While India possesses some of the world’s most prestigious design institutions such as the National Institute of Design and the National Institute of Fashion Technology, the foundational pedagogy of design education in India remains deeply rooted in a Western, post-Industrial Revolution paradigm.
Dr Promil Pande
“Indigenous systems are taught as short-term projects, often limited to documenting the artisans and their craft practices like ethnographic subjects and creating a modern derivative product, while the designers then return and operate out of their urban studios. This treats craft as an exotic, historical artefact to be mined for aesthetics, rather than a living, evolving science,” she explains.
A career by design
With a career that spans research, entrepreneurship, education, and cultural advocacy, the professor informs that these roles were never planned as separate silos. Rather, they are parts of a continuous, self-sustaining feedback loop.
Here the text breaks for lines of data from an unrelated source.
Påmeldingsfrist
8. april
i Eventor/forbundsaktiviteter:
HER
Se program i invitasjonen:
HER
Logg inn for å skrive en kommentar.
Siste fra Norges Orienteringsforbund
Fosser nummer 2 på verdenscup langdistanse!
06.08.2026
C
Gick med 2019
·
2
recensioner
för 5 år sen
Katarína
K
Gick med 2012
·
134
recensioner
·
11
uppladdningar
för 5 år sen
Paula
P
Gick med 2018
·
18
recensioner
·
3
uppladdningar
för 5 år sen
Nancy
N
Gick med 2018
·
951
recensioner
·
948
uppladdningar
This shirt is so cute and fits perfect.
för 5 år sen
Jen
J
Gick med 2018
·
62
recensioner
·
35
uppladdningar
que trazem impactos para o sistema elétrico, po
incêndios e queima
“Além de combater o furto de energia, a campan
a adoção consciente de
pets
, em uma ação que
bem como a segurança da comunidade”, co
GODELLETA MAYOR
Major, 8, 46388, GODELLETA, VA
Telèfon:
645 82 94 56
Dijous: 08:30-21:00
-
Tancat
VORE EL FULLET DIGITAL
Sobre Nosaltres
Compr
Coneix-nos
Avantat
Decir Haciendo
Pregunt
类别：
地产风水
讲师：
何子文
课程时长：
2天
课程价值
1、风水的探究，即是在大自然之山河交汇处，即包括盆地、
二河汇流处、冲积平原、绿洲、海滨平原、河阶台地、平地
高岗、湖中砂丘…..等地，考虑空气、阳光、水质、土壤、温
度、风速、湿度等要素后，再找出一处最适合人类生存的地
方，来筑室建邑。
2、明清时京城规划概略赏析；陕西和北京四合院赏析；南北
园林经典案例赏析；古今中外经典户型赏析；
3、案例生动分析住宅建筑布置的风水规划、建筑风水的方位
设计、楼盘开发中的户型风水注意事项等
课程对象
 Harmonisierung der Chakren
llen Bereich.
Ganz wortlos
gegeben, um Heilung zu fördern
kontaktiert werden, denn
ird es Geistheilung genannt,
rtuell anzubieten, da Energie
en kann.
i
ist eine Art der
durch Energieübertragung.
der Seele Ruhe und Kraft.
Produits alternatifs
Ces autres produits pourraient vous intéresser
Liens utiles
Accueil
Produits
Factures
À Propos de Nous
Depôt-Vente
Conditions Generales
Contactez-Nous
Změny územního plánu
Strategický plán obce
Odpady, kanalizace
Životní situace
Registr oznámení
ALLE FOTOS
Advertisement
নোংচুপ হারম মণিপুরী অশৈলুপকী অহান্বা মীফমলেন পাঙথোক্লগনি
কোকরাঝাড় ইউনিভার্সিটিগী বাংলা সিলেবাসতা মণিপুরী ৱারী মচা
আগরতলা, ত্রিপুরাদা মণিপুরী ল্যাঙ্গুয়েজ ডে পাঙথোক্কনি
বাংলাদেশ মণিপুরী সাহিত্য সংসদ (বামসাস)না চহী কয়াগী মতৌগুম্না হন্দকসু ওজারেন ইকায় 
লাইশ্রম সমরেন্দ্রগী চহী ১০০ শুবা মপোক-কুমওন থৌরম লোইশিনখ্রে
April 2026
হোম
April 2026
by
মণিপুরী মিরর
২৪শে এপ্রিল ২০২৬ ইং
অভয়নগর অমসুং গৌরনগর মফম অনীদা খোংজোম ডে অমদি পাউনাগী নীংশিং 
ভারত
“Research informs entrepreneurship, which informs education. Education acknowledges and appreciates cultural advocacy, and cultural advocacy protects the system. In the context of global design ecosystems, operating in only one of these spheres leaves you incomplete. If you only advocate, you risk becoming sentimental; if you only monetise, you risk exploiting; if you only teach, you risk becoming disconnected from reality. When integrated, these roles inform and strengthen one another in very specific, practical ways,” she concludes.
From the textile studios of Moscow to the craft villages of India, Dr Promil Pande has spent three decades proving that India’s greatest design resource was always here, waiting to be taken more seriously.